C’est ainsi qu’en octobre 2022, une demande d’autorisation pour exploiter huit nouveaux puits dans la concession de Cazaux à été envoyée par la compagnie pétrolière à l’État. D’août à septembre 2023, une enquête publique a été menée par la commissaire enquêtrice, Carole Ancla, qui, le 20 novembre 2023, a donné un avis favorable à la demande de la compagnie pétrolière.

Le 4 février, une tribune a été publiée dans le Monde demandant au préfet de Gironde de refuser des nouveaux forages dans la concession de Cazaux. © Stop Pétrole Bassin Arcachon.

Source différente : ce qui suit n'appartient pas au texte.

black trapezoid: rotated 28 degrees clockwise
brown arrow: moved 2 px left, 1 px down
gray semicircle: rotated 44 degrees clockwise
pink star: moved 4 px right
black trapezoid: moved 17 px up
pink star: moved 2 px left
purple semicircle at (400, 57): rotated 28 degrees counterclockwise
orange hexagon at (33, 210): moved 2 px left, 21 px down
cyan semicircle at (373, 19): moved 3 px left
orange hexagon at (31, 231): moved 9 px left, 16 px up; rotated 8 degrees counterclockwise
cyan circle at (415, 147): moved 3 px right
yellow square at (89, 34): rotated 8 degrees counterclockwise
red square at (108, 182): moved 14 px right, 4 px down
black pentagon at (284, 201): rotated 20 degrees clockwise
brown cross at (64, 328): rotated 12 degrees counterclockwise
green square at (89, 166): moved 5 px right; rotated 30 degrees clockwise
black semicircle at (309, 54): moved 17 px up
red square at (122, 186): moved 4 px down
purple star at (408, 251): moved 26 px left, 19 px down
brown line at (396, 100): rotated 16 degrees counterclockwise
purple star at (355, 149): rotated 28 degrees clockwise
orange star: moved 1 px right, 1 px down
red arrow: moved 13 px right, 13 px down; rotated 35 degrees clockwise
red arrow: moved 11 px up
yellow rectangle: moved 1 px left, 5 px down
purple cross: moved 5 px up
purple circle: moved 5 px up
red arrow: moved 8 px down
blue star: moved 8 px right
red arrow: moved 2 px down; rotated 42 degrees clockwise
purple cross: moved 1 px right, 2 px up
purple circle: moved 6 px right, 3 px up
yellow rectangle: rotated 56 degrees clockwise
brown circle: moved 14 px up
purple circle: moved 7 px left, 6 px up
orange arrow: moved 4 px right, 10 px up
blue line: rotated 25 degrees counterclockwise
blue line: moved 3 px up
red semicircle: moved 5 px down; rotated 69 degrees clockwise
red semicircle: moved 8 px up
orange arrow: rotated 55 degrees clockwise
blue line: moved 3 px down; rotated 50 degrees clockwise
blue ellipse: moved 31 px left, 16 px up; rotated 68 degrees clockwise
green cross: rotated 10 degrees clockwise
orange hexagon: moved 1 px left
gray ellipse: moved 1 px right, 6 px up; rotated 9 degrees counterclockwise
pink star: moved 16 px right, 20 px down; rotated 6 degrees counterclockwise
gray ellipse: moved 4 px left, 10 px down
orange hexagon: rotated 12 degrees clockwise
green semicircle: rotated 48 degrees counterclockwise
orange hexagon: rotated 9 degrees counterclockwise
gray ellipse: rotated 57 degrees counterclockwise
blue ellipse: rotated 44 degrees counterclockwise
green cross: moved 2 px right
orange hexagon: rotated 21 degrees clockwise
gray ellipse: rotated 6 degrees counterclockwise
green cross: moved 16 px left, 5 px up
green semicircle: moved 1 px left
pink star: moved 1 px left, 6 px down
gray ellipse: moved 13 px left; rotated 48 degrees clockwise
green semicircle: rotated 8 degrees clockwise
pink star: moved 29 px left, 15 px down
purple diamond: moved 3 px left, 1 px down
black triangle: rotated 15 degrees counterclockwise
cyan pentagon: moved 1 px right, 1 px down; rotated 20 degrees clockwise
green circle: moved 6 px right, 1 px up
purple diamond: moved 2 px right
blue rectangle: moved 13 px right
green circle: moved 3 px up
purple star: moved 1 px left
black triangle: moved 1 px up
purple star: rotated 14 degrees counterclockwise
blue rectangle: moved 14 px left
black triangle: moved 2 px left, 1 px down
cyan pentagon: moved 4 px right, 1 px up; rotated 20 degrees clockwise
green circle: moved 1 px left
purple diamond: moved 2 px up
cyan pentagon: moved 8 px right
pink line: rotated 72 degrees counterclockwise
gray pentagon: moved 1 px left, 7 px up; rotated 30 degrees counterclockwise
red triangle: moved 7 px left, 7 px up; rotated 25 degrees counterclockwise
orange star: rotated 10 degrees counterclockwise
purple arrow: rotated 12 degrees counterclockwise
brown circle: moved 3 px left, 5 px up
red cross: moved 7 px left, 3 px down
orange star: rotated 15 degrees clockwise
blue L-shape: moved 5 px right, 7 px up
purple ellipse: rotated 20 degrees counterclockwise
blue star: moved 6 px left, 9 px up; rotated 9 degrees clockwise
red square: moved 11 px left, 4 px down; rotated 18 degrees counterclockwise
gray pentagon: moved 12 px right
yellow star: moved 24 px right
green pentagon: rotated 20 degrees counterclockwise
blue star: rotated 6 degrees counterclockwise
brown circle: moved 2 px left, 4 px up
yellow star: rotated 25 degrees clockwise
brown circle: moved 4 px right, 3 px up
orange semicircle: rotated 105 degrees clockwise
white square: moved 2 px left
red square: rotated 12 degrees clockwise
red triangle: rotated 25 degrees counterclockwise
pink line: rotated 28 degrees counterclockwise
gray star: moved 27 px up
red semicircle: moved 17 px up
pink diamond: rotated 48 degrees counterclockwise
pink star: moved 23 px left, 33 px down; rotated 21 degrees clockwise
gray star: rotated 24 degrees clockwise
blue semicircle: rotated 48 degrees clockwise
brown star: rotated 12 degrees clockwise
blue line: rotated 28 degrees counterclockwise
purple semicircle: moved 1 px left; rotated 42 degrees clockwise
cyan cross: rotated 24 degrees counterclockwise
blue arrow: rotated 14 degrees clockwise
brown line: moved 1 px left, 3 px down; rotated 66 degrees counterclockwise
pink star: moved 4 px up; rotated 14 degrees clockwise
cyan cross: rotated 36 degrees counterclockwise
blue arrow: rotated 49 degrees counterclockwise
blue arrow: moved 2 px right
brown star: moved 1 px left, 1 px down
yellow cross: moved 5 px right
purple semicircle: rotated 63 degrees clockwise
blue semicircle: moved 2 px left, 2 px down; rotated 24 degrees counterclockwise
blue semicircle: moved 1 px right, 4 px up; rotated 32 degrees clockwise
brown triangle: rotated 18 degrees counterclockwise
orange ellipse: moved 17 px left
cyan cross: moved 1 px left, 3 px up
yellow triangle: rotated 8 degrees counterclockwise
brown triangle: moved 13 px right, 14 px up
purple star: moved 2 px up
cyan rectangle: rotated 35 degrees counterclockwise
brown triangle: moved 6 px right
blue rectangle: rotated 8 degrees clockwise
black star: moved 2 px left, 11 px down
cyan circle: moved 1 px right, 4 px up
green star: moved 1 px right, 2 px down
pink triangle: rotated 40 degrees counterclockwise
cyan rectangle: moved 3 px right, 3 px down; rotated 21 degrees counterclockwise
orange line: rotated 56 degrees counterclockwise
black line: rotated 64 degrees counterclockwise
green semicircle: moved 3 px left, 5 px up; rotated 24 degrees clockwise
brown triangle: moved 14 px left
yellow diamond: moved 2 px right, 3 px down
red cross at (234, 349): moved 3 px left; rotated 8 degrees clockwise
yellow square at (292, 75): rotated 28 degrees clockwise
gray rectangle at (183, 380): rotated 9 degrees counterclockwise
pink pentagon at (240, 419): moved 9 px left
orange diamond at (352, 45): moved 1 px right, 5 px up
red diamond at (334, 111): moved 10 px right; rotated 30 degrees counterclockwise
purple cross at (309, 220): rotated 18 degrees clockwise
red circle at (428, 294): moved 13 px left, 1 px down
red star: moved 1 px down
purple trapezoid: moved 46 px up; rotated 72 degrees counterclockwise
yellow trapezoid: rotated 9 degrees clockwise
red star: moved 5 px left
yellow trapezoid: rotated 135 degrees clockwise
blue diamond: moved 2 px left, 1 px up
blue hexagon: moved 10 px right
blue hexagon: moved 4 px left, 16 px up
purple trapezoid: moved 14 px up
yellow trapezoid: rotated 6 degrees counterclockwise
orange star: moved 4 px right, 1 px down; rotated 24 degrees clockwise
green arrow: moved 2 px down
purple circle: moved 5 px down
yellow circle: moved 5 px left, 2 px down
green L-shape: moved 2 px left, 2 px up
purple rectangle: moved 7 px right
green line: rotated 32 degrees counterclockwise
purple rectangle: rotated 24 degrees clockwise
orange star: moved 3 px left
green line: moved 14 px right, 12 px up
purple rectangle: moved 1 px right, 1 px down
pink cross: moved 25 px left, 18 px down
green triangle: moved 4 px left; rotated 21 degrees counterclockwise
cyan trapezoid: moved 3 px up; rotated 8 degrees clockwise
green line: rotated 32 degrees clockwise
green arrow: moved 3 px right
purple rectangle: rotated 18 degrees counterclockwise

Le collectif écologiste reproche à la commission de ne pas avoir pris en compte les avis recueillis lors de l’enquête « qui comprenait davantage d’avis négatifs que positifs ». Il constate que seul le préfet de Gironde Etienne Guyot a légalement la possibilité « d’empêcher ce projet écocidaire » et lui demande de ne pas autoriser cette exploitation lors de la manifestation du 11 février. Pourtant, au vu des déclarations du ministre de l’Énergie, il semblerait que la même loi qui devrait appuyer les engagements pris lors des accords de Paris permettra aussi de les retarder.

« Double discours »

« Le projet des huit forages supplémentaires n’est pas illégal, c’est toute la subtilité pas très subtile des positions du gouvernement ou même des pouvoirs locaux en général qui sont soucieux de l’environnement en parole mais beaucoup moins en actes. », souligne Philippe Poutou, militant du NPA et signataire de la tribune publiée par Le Monde. Il semblerait donc que le projet pourrait aboutir en application de la loi et en contradiction avec les accords de Paris.

La politique gouvernementale en matière de transition énergétique à été évoquée par le président de la République le même jour que la déclaration du ministre de l’Energie. Sur son compte X Emmanuel Macron à déclaré « oeuvrer pour une transition juste » à l’occasion de son entretien avec John Kerry envoyé spécial du Président des États-Unis d’Amérique pour le climat.

L’engagement affiché du gouvernement pour la transition écologique contraste avec la décision attendue du préfet de Gironde, qui ne devrait pas contredire l’avis du ministre de l’Energie. Ce dernier s’est vanté que la France soit le premier pays à avoir adopté une loi qui planifie la fin des énergies fossiles. Pourtant, en attendant 2040, le pétrole jaillit toujours.